About the homework


Unlike a school teacher, who has plenty time with students and is able to offer feedback daily, our academy only meets once a week for 2.5 hrs. In order to exceed the quality and content taught in schools, we embed questions from the next week’s teaching content into the current week’s homework. This allows students to become familiar with their nature and to form questions to ask in next week’s class. This means that we do not expect all students to complete every single question perfectly each week. In fact, the homework questions are designed to contain harder content to challenge even the best students in each class. Challenging students and pushing them beyond their comfort zone is a critical part of learning. Students may encounter more difficulties when they are new in the class, when we are in the middle of a subject area or when we are at the end of a unit where we are focussing on challenging extension questions.Roughly speaking, for the whole term of work, just about 20% are harder ones. Please encourage your child to persevere and they will soon catch up. When students are approaching their homework, it is better to allocate a fixed period each day to attempt current material as well as a fixed period to work on the extension questions from the week or weeks before. For example, a student may spend three hours each week completing that current week’s homework and get through 75% of it. In class that weekend, the student may ask questions about the 25% of homework they did not understand. In the following week, they will spend three hours on the new week’s content, while spending one hour on the 25% from the week before. It may take several weeks for the student to fully understand the concepts from previous week but it is important that they persevere, keep asking questions and working at it. We support students learning at their own pace and we accept late homework as long as it is handed in within the current term before the final lesson. An individual term report is released to students on the final day.
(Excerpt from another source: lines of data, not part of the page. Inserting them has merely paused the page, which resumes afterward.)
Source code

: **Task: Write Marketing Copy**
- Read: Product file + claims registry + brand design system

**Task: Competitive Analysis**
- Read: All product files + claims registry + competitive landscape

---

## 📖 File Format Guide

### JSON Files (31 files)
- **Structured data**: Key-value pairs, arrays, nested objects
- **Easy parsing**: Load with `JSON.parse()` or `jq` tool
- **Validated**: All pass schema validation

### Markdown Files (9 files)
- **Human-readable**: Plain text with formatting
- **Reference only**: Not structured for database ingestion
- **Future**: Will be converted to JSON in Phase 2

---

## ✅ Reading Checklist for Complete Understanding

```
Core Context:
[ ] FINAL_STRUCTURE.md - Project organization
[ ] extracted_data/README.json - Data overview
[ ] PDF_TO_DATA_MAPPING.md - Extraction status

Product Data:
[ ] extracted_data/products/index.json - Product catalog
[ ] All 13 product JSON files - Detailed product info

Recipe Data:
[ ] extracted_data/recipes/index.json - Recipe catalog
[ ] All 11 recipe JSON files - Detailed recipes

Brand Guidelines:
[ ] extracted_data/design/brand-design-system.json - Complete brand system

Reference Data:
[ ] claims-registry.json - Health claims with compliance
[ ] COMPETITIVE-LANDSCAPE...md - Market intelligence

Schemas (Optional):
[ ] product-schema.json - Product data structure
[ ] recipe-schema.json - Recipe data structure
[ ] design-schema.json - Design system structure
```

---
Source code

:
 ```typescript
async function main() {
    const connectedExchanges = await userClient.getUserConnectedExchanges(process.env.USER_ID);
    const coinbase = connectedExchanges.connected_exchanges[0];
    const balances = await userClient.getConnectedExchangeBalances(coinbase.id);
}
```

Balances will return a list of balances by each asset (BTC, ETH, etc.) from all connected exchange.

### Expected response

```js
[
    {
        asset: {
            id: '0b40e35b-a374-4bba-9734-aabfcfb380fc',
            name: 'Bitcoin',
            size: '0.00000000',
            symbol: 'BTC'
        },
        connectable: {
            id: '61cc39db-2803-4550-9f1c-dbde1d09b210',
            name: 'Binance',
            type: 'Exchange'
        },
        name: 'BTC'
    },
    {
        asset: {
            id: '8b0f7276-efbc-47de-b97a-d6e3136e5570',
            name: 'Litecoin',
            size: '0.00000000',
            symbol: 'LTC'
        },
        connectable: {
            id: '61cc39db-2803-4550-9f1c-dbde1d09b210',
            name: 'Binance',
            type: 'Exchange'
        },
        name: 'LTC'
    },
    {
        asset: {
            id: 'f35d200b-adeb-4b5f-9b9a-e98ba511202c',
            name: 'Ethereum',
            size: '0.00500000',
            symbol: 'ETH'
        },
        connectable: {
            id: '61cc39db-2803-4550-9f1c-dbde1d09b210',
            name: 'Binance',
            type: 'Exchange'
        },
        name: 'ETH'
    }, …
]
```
How parents can help students


Please allow students to attempt and complete the homework on their own. Despite your best intentions to assist your child’s learning, too much input either from parents or home tutors will be counterproductive. Students must struggle in order to learn and the homework questions are for students to finish, by themself, sooner or later. If you have time, the best way to help is to circle a student’s unsolved problems each week and keep asking the student to revisit those questions week after week, until the student is able to complete all or most of them. It is natural for students learn at different paces- if it takes additional time for your child to master certain material, be patient and encouraging, knowing that they are learning among students of the very highest calibre. Remember that we believe in teaching and learning mathematics in the traditional way, to standards higher than the bare minimum required to score a good HSC mark. If your child aims to achieve a good HSC score but does not intend to pursue further studies in university sciences, mathematics or engineering, you may be happy to let your child complete about 80% of the homework each term. Our curriculum will allow all diligent students to secure a score of 98 or above in the HSC. However, we strive to motivate and nurture students so that they may achieve their maximum potential. Our society is complex and ever-changing and the challenges to come for the young minds of today are uncertain. Mr. Guan wholeheartedly believes that mathematics is the educational keystone that will form the foundation for success in university studies and beyond.